AR Capital, LLC Eliminates “Floor” in Calculation of Subordinated Participation in Net Sales Proceeds To Help Facilitate the Company’s Merger with ARCT IV.

The Company also announced today that, in order to facilitate the Company’s potential merger with ARCT IV, its sponsor, AR Capital, LLC (“ARC”), as the sole owner of American Realty Capital Trust IV Special Limited Partner, LLC (the “ARCT IV Special Limited Partner”), sent a letter today to ARCT IV and its board of directors informing such parties that the ARCT IV Special Limited Partner intends on waiving any portion of the subordinated distribution in net sales proceeds to which it would be entitled as result of the price “floor” in the ARCT IV merger agreement that it would not otherwise be entitled to pursuant to the limited partnership agreement of ARCT IV’s operating partnership. This announcement does not impact the “floor” on the Company’s share price used in the determination of the merger consideration due to ARCT IV stockholders; ARCT IV stockholders will still receive the equivalent of not less than $30.62 per share.

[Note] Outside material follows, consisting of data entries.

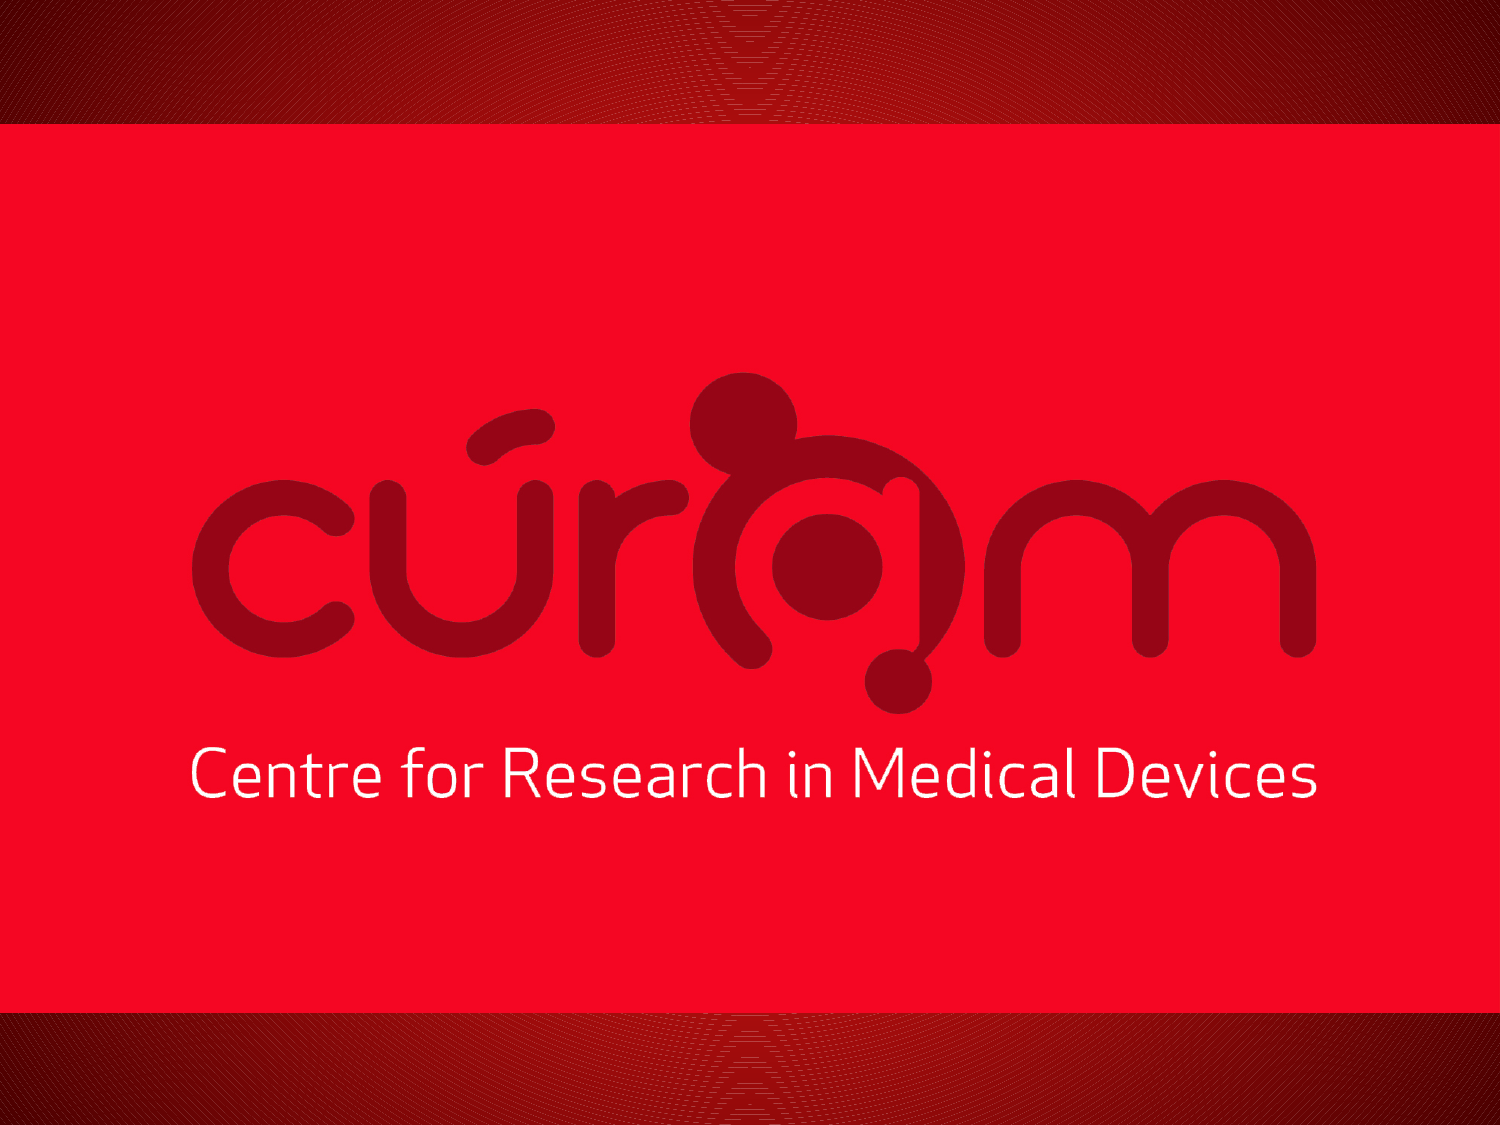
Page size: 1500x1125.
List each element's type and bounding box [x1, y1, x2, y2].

picture [0, 124, 1500, 1013]
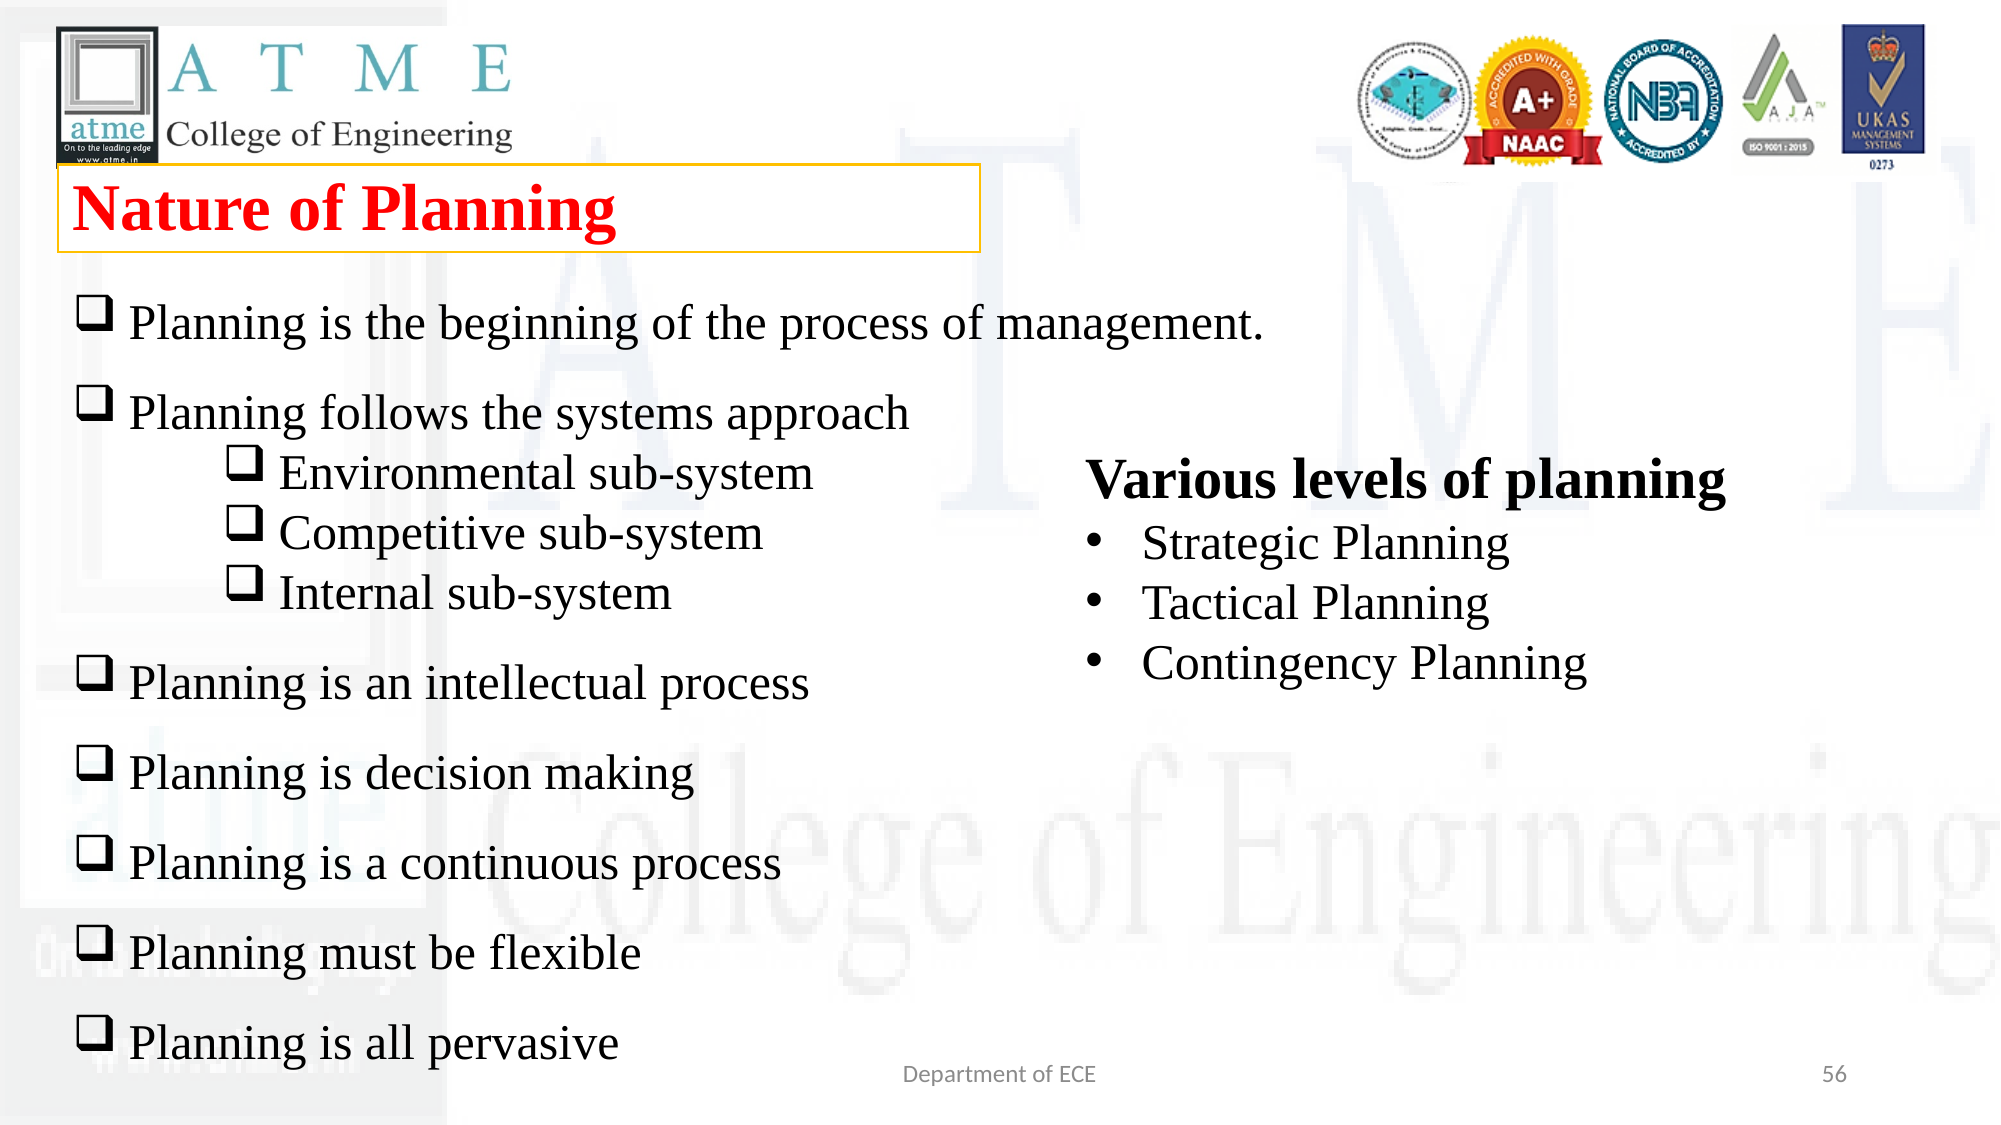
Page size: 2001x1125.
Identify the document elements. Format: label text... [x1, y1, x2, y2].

slide_number 56 [1412, 1078, 1863, 1103]
text_box Various levels of planning Strategic Planning Tactical Planning Contingency Planning [1070, 432, 1933, 698]
text_box Nature of Planning [57, 163, 981, 253]
picture [56, 26, 512, 169]
text_box Planning is the beginning of the process of management. Planning follows the systems approach Environmental sub-system Competitive sub-system Internal sub-system Planning is an intellectual process Planning is decision making Planning is a continuous process Planning must be flexible Planning is all pervasive [57, 252, 1983, 1078]
footer Department of ECE [662, 1078, 1338, 1103]
picture [1352, 24, 1941, 186]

Currently, the ARCT IV Special Limited Partner is entitled to payment of a subordinated participation in net sales proceeds (the “Incentive Fee”) from ARCT IV, pursuant to the limited partnership agreement of ARCT IV’s operating partnership and as agreed to in the side letter signed by the merger parties in connection with the announcement of the Company’s merger with ARCT IV. These agreements provide that the ARCT IV Special Limited Partner would be entitled to an Incentive Fee equal to 15% of the amount of proceeds remaining from the sale of ARCT IV, following the return of 100% of its stockholders’ capital contributions, plus a 6% hurdle. Under the current terms of the merger agreement, because the ARCT IV stockholders electing stock will enjoy a “floor” by which their consideration cannot fall below $30.62 per ARCT IV share, the Incentive Fee will be pegged to a mix of cash consideration and the $30.62 stock threshold. However, the ARCT IV Special Limited Partner has elected to forego the benefit of the “floor” and allow that the calculation will be pegged to the five-day volume weighted average price leading up to the merger close, regardless of the trading price. Therefore, the ARCT IV Special Limited Partner has foregone certainty in its Incentive Fee to ensure that ARC’s compensation (through its ownership of the ARCT IV Special Limited Partner) will be tied to the performance of the Company, rather than the “floor” negotiated with the Company pursuant to the merger agreement.